My understanding is that the ROB is a pretty bare-bones structure in the most recent high-end cores with just tracking status.Dispatch is one thing, the other problem in not using a global scheduler is that you instruction window is partitioned according to instruction type/exec unit. If you have dependend loads (linked lists) and you miss the D$ on the first load, you quickly fill up your LS queue with stalled instructions. Then an independent load comes along and can't dispatch because the queues are full.
Example: A loop that looks up stuff in a dictionary, where each hashed entry points to a linked list of 1-10 elements. Missing the first element in the linked list cause all subsequent loads to stall and sit dead in the queue, if the same happens on the same second iteration of your loop you're quickly running out of LS queue slots. With A global scheduler, you schedule the first load for execution The subsequent dependent loads would then sit idle in the ROB until the first load completes. The outer loop would grind on, because traversing each hash slot is independent and we have plenty of ROB ( ~200 )entries to keep things going.

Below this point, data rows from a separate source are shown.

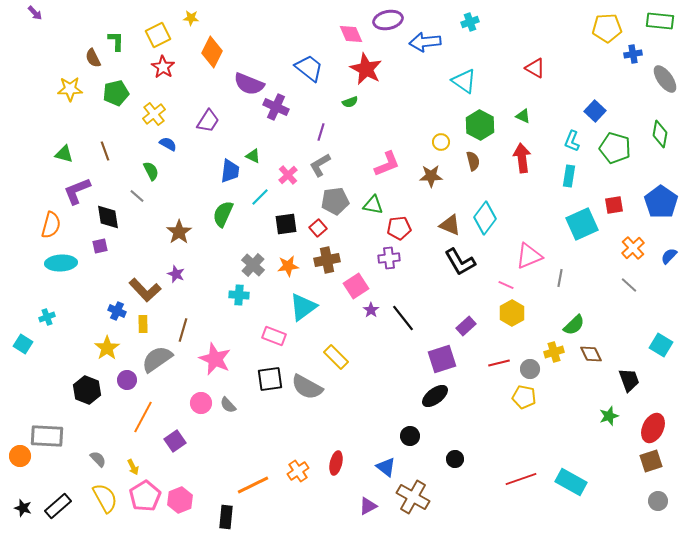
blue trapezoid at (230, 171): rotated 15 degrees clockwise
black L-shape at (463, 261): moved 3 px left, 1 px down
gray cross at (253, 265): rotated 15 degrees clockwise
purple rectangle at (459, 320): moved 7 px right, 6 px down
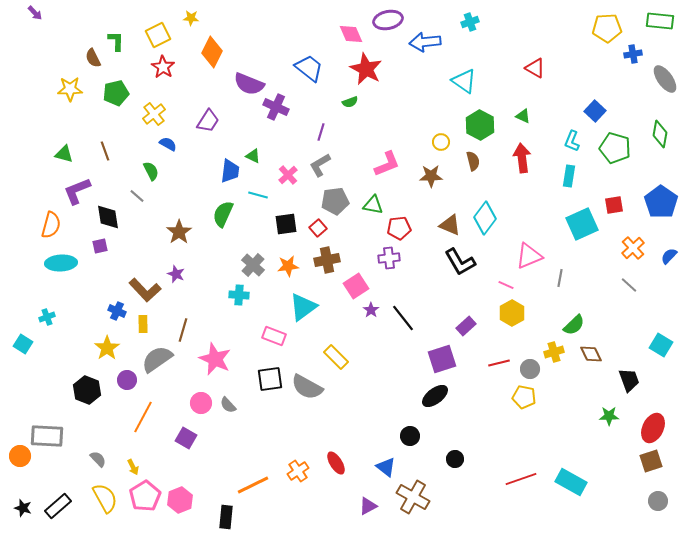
cyan line at (260, 197): moved 2 px left, 2 px up; rotated 60 degrees clockwise
green star at (609, 416): rotated 18 degrees clockwise
purple square at (175, 441): moved 11 px right, 3 px up; rotated 25 degrees counterclockwise
red ellipse at (336, 463): rotated 45 degrees counterclockwise
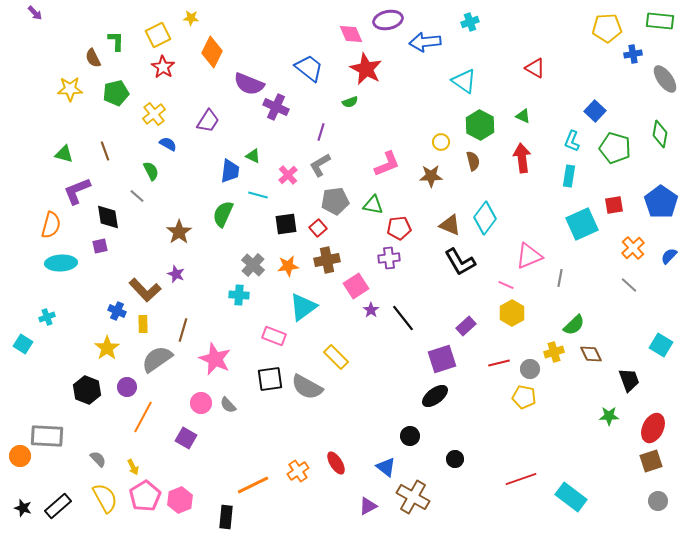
purple circle at (127, 380): moved 7 px down
cyan rectangle at (571, 482): moved 15 px down; rotated 8 degrees clockwise
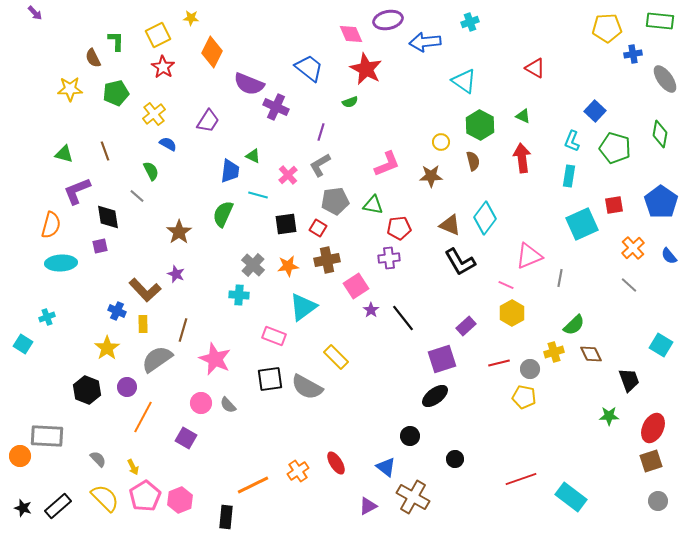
red square at (318, 228): rotated 18 degrees counterclockwise
blue semicircle at (669, 256): rotated 84 degrees counterclockwise
yellow semicircle at (105, 498): rotated 16 degrees counterclockwise
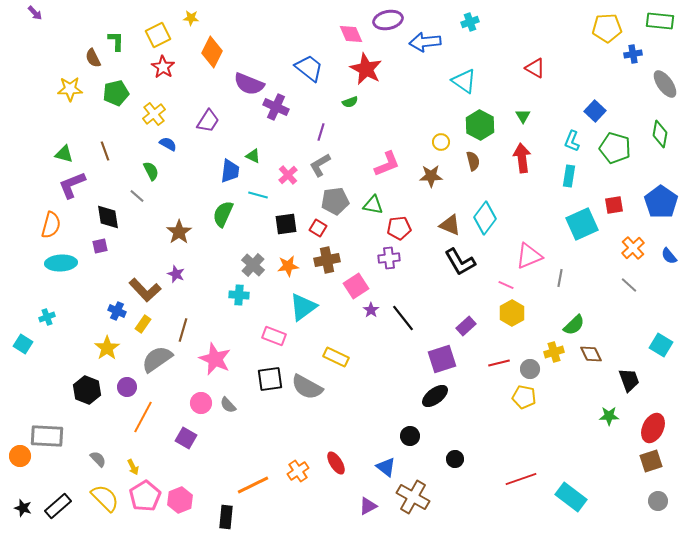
gray ellipse at (665, 79): moved 5 px down
green triangle at (523, 116): rotated 35 degrees clockwise
purple L-shape at (77, 191): moved 5 px left, 6 px up
yellow rectangle at (143, 324): rotated 36 degrees clockwise
yellow rectangle at (336, 357): rotated 20 degrees counterclockwise
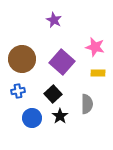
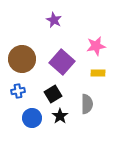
pink star: moved 1 px right, 1 px up; rotated 24 degrees counterclockwise
black square: rotated 12 degrees clockwise
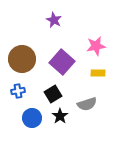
gray semicircle: rotated 72 degrees clockwise
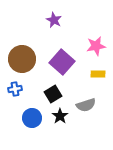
yellow rectangle: moved 1 px down
blue cross: moved 3 px left, 2 px up
gray semicircle: moved 1 px left, 1 px down
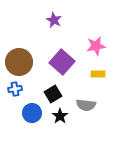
brown circle: moved 3 px left, 3 px down
gray semicircle: rotated 24 degrees clockwise
blue circle: moved 5 px up
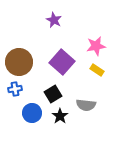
yellow rectangle: moved 1 px left, 4 px up; rotated 32 degrees clockwise
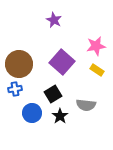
brown circle: moved 2 px down
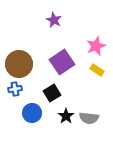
pink star: rotated 12 degrees counterclockwise
purple square: rotated 15 degrees clockwise
black square: moved 1 px left, 1 px up
gray semicircle: moved 3 px right, 13 px down
black star: moved 6 px right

Unless there is a shit ton of LS queue entries, I'd expect Zen to have pathological cases where Intel beats it handsomely.
Cheers
The allocation and rename stage that would get the rename register and LS entry, which would be in-order and prior to the scheduling stage.
How would the scheduler portion of the pipeline be able to block dependent loads from taking up space when their resources are allocated earlier in the in-order portion of the pipeline? Given that it's a pipeline and the back-pressure is unpredictable, it may also be a variable amount of time before it would be known if the first load missed the cache.